Go's cgo lets you call C functions directly. Link against libwebui_ffi and use C strings with standard lifecycle management.

package main

// #cgo LDFLAGS: -L./target/debug -lwebui_ffi
// #include <stdlib.h>
//
// extern char       *webui_render(const char *html, const char *data_json);
// extern void        webui_free(char *ptr);
// extern const char *webui_last_error();
import "C"
import (
	"fmt"
	"unsafe"
)

func render(html, dataJSON string) (string, error) {
	cHTML := C.CString(html)
	defer C.free(unsafe.Pointer(cHTML))

	cJSON := C.CString(dataJSON)
	defer C.free(unsafe.Pointer(cJSON))

	ptr := C.webui_render(cHTML, cJSON)
	if ptr == nil {
		return "", fmt.Errorf("render failed: %s", C.GoString(C.webui_last_error()))
	}
	defer C.webui_free(ptr)

	return C.GoString(ptr), nil
}

func main() {
	html := `<h1>{{title}}</h1><ul><for each="item in items"><li>{{item}}</li></for></ul>`
	state := `{"title": "Groceries", "items": ["Milk", "Eggs", "Bread"]}`

	result, err := render(html, state)
	if err != nil {
		fmt.Println(err)
		return
	}
	fmt.Println(result)
	// Output: <h1>Groceries</h1><ul><li>Milk</li><li>Eggs</li><li>Bread</li></ul>
}

Memory note: C.GoString(ptr) copies the string into Go-managed memory, so it's safe to call webui_free immediately after.

C# #

Use DllImport (P/Invoke) to call the C API. Strings going in can be marshalled automatically with LPUTF8Str; strings coming out require manual marshalling via IntPtr to control when the native memory is freed.

using System;
using System.Runtime.InteropServices;

class WebUI
{
    [DllImport("webui_ffi")]
    static extern IntPtr webui_render(
        [MarshalAs(UnmanagedType.LPUTF8Str)] string html,
        [MarshalAs(UnmanagedType.LPUTF8Str)] string dataJson);

    [DllImport("webui_ffi")]
    static extern void webui_free(IntPtr ptr);

    [DllImport("webui_ffi")]
    static extern IntPtr webui_last_error();

    static string Render(string html, string dataJson)
    {
        IntPtr ptr = webui_render(html, dataJson);
        if (ptr == IntPtr.Zero)
        {
            string err = Marshal.PtrToStringUTF8(webui_last_error()) ?? "unknown error";
            throw new InvalidOperationException($"Render failed: {err}");
        }

        string result = Marshal.PtrToStringUTF8(ptr) ?? "";
        webui_free(ptr);
        return result;
    }

    static void Main()
    {
        string html = @"<h1>{{title}}</h1>
            <ul><for each=""item in items""><li>{{item}}</li></for></ul>";
        string state = @"{""title"": ""Groceries"", ""items"": [""Milk"", ""Eggs"", ""Bread""]}";

        Console.WriteLine(Render(html, state));
        // Output: <h1>Groceries</h1><ul><li>Milk</li><li>Eggs</li><li>Bread</li></ul>
    }
}

Why IntPtr for return values?
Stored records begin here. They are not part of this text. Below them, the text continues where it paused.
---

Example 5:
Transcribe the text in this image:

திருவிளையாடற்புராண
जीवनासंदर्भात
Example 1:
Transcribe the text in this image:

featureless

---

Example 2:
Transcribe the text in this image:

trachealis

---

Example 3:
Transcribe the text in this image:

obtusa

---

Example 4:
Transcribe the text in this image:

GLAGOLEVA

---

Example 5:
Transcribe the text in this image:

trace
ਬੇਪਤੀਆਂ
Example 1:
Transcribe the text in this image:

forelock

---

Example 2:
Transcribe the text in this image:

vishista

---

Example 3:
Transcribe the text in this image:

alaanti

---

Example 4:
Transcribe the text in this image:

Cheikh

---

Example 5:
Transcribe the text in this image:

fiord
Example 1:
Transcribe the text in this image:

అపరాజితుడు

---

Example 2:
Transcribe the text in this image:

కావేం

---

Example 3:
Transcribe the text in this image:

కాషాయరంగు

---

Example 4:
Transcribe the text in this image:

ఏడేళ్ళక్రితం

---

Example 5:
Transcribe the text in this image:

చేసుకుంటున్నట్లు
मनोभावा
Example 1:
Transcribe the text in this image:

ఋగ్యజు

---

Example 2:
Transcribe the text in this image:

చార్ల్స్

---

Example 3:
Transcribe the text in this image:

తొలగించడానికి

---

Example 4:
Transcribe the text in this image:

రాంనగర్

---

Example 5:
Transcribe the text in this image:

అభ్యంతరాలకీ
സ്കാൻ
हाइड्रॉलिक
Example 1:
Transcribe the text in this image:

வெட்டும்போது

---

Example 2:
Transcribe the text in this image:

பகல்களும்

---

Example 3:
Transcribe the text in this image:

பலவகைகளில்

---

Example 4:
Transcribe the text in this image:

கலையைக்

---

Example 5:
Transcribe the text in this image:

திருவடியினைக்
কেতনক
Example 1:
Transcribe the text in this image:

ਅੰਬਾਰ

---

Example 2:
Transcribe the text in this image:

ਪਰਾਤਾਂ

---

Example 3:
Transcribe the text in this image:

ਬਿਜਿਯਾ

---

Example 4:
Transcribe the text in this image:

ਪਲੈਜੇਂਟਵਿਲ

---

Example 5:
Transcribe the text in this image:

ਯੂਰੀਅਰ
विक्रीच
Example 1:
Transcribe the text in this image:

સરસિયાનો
If you use string as the return type, the .NET marshaller will try to free the memory with CoTaskMemFree, which will crash since the string was allocated by Rust. Always receive as IntPtr, copy with Marshal.PtrToStringUTF8, and free with webui_free.

Other Languages #

Any language with C FFI support can use WebUI. The pattern is always the same:

  1. Load the shared library (libwebui_ffi.dylib / .so / .dll).
  2. Declare the functions you need, at minimum webui_render, webui_free, and webui_last_error.
  3. Pass UTF-8 null-terminated strings for html and data_json.
  4. Check the return value, NULL means an error occurred.
  5. Copy the returned string into your language's managed memory, then call webui_free.